**DOCUMENT EXCERPT:**
..............................
Episode 5 had a different feel for me. It was our first “trip report” episode, and it felt much looser for that.

In fact the sound effects between topics could’ve been elided but for now I’m sticking slavishly to the format. It didn’t feel too artificial to me.

I’m conscious that most of my readership and our listenership (and the stats prove you exist, as I said in the show) weren’t in Munich.

I think, though, there are things that non-attendees will find valuable or at least enjoy.

People probably think I like the sound of my own voice; The reality is I’m coming to like it. 🙂 Nobody likes how they sound recorded. But the conventional wisdom – that you get used to it – seems to be true.

Thanks to our friend Margaret Moore Koppes for “playing Paparazzi”. 🙂

And the audio production gimmick is subtle this time. 🙂

Below are the show notes.

The series is here.

Episode 5 is here.

Episode 5 “The Long Road Back From Munich” Show Notes

Here are the show notes for Episode 5 “The Long Road Back From Munich”. Here is the link back to all episodes: Mainframe, Performance, Topics episodes.

The show is called “The Long Road Back From Munich” because we’ve both returned from a successful z Systems conference 2016 IBM z Systems Technical University, 13 – 17 June, Munich, Germany. For one of us the journey was much longer back than for the other one.

Mainframe

Our “Mainframe” topic was Marna’s z/OS observations from the conference:

*IBM HTTP Server Powered by Apache*: it seemed about 30–40% were impacted by the move from the Domiino to Apache server. More than hoped, but if you work on it while on z/OS R13 or V2.1, you’ll be well-positioned for z/OS V2.2.
*zEvent sessions*: Martin and Marna both went to Harald Bender’s zEvent session where he discussed using your mobile device (either Apple or Android) to receive timely information about events on your z/OS system. The handouts are here: zEvent and z/OS Console Messages to Your Mobile Device . This app was so easy to download and start using, Martin did just that during Harald’s session!
*z/OSMF*: Marna was happy with the interest in z/OSMF, and with the z/OSMF V2.2 enhancements rolled back into z/OSMF V2.1 in PTFs from January 2016 PTF UI90034.There is no reason to delay using it. The z/OSMF lab for SDSF, however, had a problem as CEA had gotten its TRUSTED attribute removed somehow before Munich. After it was made TRUSTED (after the conference), everything was fine again. Goes to show how important the security settings are for z/OSMF!
*z/OS V2.2*: Good interest in the release. Happy to see so many people already running z/OS V2.
*Secure electronic delivery*: Since regular FTP for electronic delivery was removed on March 22, 2016, only secure delivery is available. No one at the conference said they were impacted, which was nice to see.

Performance

Our “Performance” topic was Martin’s performance observations from the conference:

*State Of SMT Instrumentation Knowledge*: Simultaneous Multi Threading (SMT) metrics are not well understood at this point. Customer data from turning on SMF (for both zIIP and IFL) is starting to appear on Martin’s desk. The good news is that the pickup on this function is fast.
*His Presentations*: Martin’s sessions were nicely attended. Martin is continuing with his fun at looking at DDF, and “He Picks on CICS” might have more information to be added in the future.

The presentations can be found on Slideshare:

Topics

In our “Topics” section we discussed various other conference observations:

*Martin presented sessions from his iPad.*: Although a lot of cables had to be carried around, it did work fine. He even used his Apple Pencil to mark on the slides during his presentations. So he might never lug a laptop to a conference again. Famous last words!
..............................
**DATASET CONTENT:**
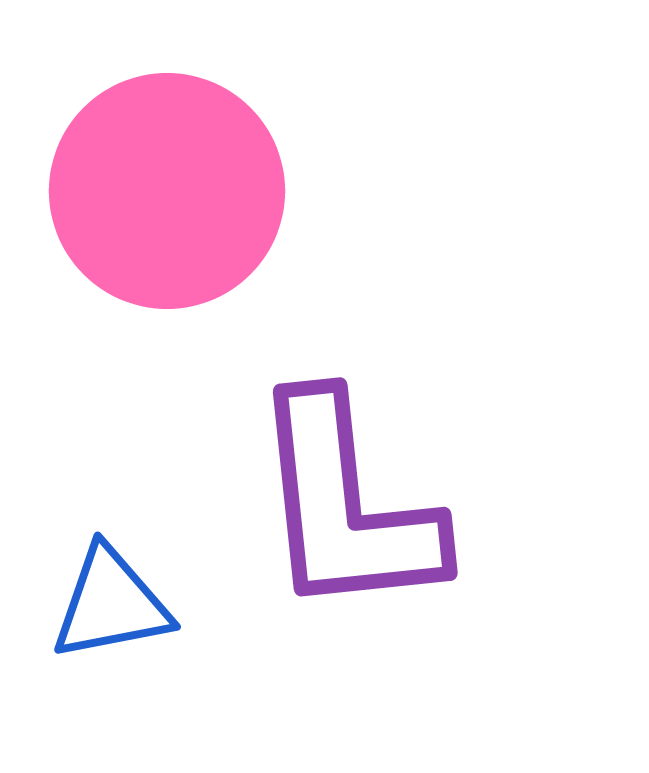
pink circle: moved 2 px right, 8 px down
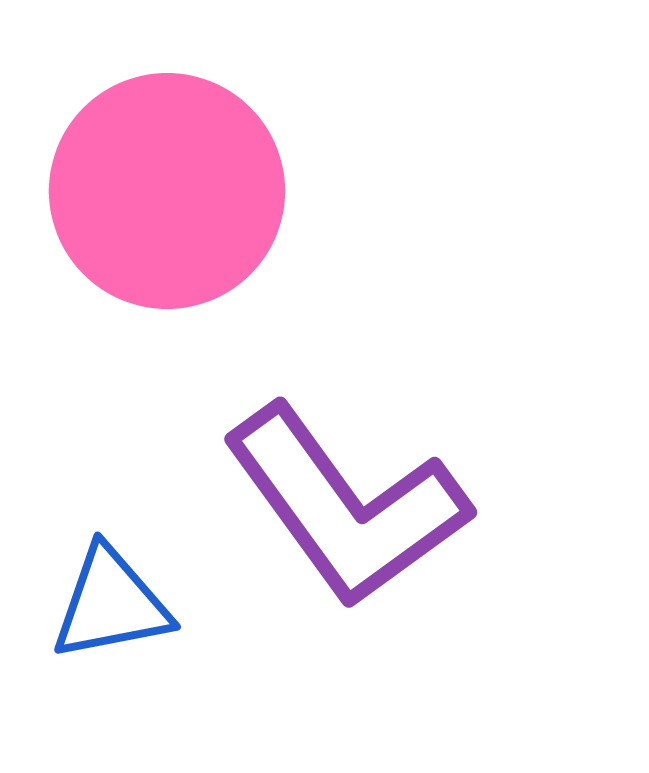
purple L-shape: rotated 30 degrees counterclockwise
..............................
**EXERCISE INSTRUCTIONS:**
(A) List the topic headings given in the podcast show notes under their "Mainframe" section.
(B) Proceed with the podcast show notes, writing on from their last sentence.
The listing plays no part in what is asked here.

**RESULTS BY TASK:**
(A)
- IBM HTTP Server Powered by Apache
- zEvent sessions
- z/OSMF
- z/OS V2.2
- Secure electronic delivery

(B)
*Conference poster sessions*: What a success! Martin & Marna had a poster about…wait for it…this podcast. Martin was very busy talking to people who were interested in our poster. Marna also had a poster on using MyNotifications for New Function APAR notification: New Function APAR Notifications .

We tried out a QR code for our podcast, and it worked for most all people.

Paparazzi were there to take photos of some famous folk that stopped by the poster sessions: .

Where We’ll Be

Martin is taking a well deserved vacation for July, so there’ll be no new podcast episodes in July. But we promise to return early in the Autumn!

Marna is going to SHARE in Atlanta, August 1–5, and IBM Systems Symposium in Sydney Australia (August 16–17).

On The Blog

Martin posted to his blog, since our last episode:

Contacting Us

You can reach Marna on Twitter as mwalle and by email.

You can reach Martin on Twitter as martinpacker and by email.

Or you can leave a comment below.

Mainframe Performance Topics Podcast Episode 6 “Expect The Unexpected”

(Originally posted 2016-07-11.)

Episode 6 was a complete surprise to us!

Marna had thought I was on vacation a week earlier than I was. To be fair, I expected to be with a customer in Australia that week. But then the workshop got pushed back and so this week came free [1]

So we went “why not?” and so this episode was born.

It is of course largely built around this blog post but we had a couple of other things we want to say.

And I wanted Marna’s take on the topic.

Talking of the other topics, it’s occurred to me the QR Code capability in zEvent 3.0.0 could be a thumpingly good way of setting up subsequent devices with the same Connection URL.

And the audio production gimmick is accidental this time. 🙂

Below are the show notes.

The series is here.

Episode 6 is here.

Episode 6 “Expect The Unexpected” Show Notes

Here are the show notes for Episode 6 “Expect The Unexpected”. Here is the link back to all episodes: Mainframe, Performance, Topics episodes.

The show is called “Expect The Unexpected” for two reasons:

We really didn’t expect to be recording an episode in this timeframe.
The Performance topic lends itself to such a title.

We had one piece of follow up:

IBM zEvent has been updated to 3.0.0 (“The Cat”) on both Android and iOS. It has enhancements in lots of areas. The one we both noticed was the ability to show and scan QR codes for connections.

Mainframe

Our “Mainframe” topic was a discussion on IBM Doc Buddy – available for iOS and Android.

It’s a tool for looking up error messages and is now enhanced with z/OS Unix Reason Codes. It enables retrieving z Systems message documentation and provides the allows you to look up message documentation without Internet connections after downloading desired files.

It’s available for z/OS, as well as other products like CICS, and IMS, and for many releases of those products.

Performance

Our “Performance” topic was about what happens when unexpected work appears on your beloved mainframes. A number of themes were discussed, including:

Not knowing mobile workload was appearing – leading to potential loss of savings on Mobile Workload Pricing.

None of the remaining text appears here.